Double Standard When It Comes to Underage Sex?

Popular culture often glorifies sex between an older woman and a teenage boy.

ByABC News
March 12, 2008, 12:19 PM

March 13, 2008— -- Should boys and girls be treated differently when it comes to underage sex?

In 1997, 35-year-old Mary Kay LeTourneau was arrested for having sex with her then 13-year-old student. At her trial, she was pregnant with their child.

It was the first of many highly publicized cases of teachers who had sex with their much-younger male students.

Sandra Beth Giesel, 42, had sex with her 16-year-old student. And 24-year-old Debra LaFave had sex with a 14-year-old.

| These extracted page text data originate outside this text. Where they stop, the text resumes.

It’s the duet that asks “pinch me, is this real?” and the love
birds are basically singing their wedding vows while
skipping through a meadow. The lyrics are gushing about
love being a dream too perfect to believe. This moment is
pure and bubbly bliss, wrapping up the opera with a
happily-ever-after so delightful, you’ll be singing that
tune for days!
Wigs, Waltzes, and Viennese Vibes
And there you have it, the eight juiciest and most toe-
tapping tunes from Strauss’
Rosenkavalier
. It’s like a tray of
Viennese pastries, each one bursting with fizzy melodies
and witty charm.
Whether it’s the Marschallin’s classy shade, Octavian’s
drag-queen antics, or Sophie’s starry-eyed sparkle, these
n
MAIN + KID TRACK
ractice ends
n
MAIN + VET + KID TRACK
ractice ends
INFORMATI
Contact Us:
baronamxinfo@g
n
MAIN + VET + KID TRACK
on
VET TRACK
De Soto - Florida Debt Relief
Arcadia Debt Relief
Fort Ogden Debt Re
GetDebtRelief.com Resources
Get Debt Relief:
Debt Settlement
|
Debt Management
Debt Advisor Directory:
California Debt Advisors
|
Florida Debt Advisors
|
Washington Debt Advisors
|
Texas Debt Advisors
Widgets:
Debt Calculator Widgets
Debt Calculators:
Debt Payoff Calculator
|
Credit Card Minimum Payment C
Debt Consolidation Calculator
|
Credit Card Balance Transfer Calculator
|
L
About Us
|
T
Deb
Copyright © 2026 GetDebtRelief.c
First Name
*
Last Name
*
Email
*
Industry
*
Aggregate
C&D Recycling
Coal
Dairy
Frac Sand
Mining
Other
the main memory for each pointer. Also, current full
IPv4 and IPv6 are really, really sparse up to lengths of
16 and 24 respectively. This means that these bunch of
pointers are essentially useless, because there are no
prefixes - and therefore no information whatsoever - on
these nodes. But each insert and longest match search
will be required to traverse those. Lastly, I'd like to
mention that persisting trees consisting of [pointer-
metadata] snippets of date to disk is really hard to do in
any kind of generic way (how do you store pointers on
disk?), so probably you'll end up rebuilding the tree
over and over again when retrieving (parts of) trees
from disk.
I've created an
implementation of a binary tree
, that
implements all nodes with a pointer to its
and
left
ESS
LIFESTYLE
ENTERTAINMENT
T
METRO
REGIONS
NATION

Pamela Rogers, 29, who was on probation for having sex with her 13-year-old student, went to jail for then sending him a cell phone video of herself dancing erotically.

Although each of these female teachers was criminally prosecuted, many people view the women's sex crimes very differently than they view similar crimes committed by men.

Both Rogers and LaFave have fan Web sites. Their admirers write things like, "I want to go back to high school!" and "That boy is a hero … got to be the luckiest kid on earth."

One LaFave site includes a tribute video set to the Van Halen song, "Hot for Teacher."

Movies and television often portray having sex with an older woman as an exciting conquest. The Comedy Central show "South Park" shows police officers impressed that an elementary school student slept with an attractive teacher. One cop jokes to the another, "The crime is she isn't doing it with me!"

When one of ABC's "Desperate Housewives" slept with a high school student, all season the student was shown as a lucky guy, never as someone who Eva Longoria's character Gabrielle was sexually exploiting.

There are differences between men and women, but is there something about that difference that makes it less serious when a woman sleeps with a younger boy? Studies do show that most teenage boys who had sex with older women say that the sex was voluntary and the experience positive.

Certainly parents treat their boys and girls differently. According to one survey, 61 percent say there is a double standard when it comes to sex.